Of course, the drive by those of us focused on Nikkei histories to see them widely taught begs a complex question: With so many difficult events in the past history of BC, Canada, and the world, why is it specifically important to teach Nikkei persecution? And if it is, what parts are especially important? After all, as Michael emphasizes, there can be no “tiering and comparing” historical injustices. And yet, time and resources will always be limited. Nevertheless, he offers two arguments for internment history and its antecedents: “It’s not just Japanese Canadian history, it’s actually Canadian history. Sixty percent of the people who experienced this were Canadian, by the subjecthood rules at the time. Another fifteen percent were naturalized. So, they weren’t other people, if we want to use that word.” In other words, morally similar injustices, such as the Chinese head tax or the turning away of the Jewish refugee passengers of the MS St. Louis by antisemitic immigration chief Frederick Blair are important but lack quite the same power to gut myths of what it means to be Canadian. Says Michael, “[the internees] are Canadians. And we did a whole bunch of illegal things because of a bunch of racists. Never mind unjust things, they were actually illegal, not only unjust. In Canadian history, it has a weight to it that is actually fairly important. In the same way that I would say we haven’t done nearly enough with Indigenous issues.” Institutional injustice is also essential, Michael holds, even where the actions taken flouted contemporary law. For example, he suggests that the 1907 riots are essential to understanding internment in the 1940s. After all, future Prime Minister William Lyon Mackenzie King was the minister sent to investigate the incident at the time. “Mackenzie King becomes complicit in if not, one could argue, an architect of internment. […] I think there’s no doubt that his time in BC coloured his thinking about the Japanese and about Asians in general as he was going through these questions with his war cabinet and with his own ministers.” This is just one example of connections that students working under the new teaching package might be able to draw. It will not be the “right answer,” merely one of the better options.

With so much effort underway to reform and integrate understandings of the internment era in particular and racism in general under the aegis of PWFC and its global partners, one of the key problems will be finding the best way to tell transnational stories within national and regional education systems. Michael envisions “an inspiring, creative, and effective set of teacher lessons that help students understand the complexities of migration/immigration within the context of racist and systemic discriminatory policies that developed in Australia, Brazil, Canada and the United States.” This is to say nothing of the international threads between these stories and that of contemporary history.

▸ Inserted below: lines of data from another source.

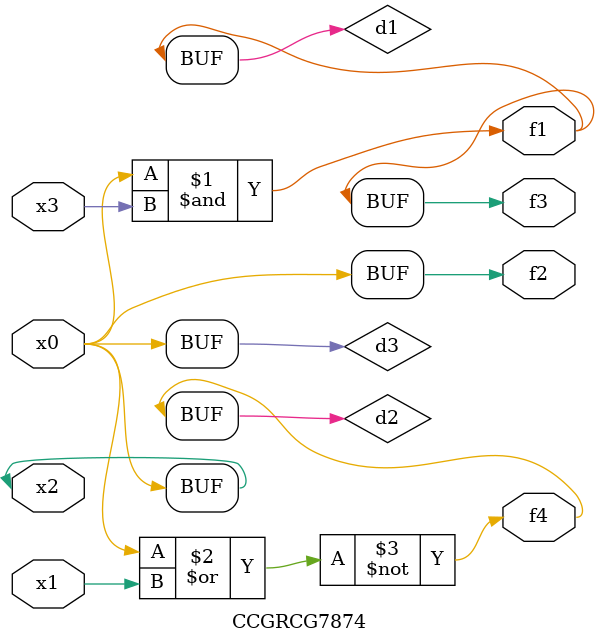
<source format=v>
module CCGRCG7874(
	input x0, x1, x2, x3,
	output f1, f2, f3, f4
);

	wire d1, d2, d3;

	and (d1, x2, x3);
	nor (d2, x0, x1);
	buf (d3, x0, x2);
	assign f1 = d1;
	assign f2 = d3;
	assign f3 = d1;
	assign f4 = d2;
endmodule

</source>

After all, stories which resonate within the hitherto brief lifetimes of students have a ‘sticking power.’ What’s more, says Michael, they are strictly relevant: “I see connections in the rise of anti-Asian hatred seen in US and Canada during COVID and the kinds of racist policies and attitudes of the 1940s. Under crisis it seems easy to explain away racist behaviours, but could these things still happen today? I believe they can and will if we do not draw the lines from past to present.”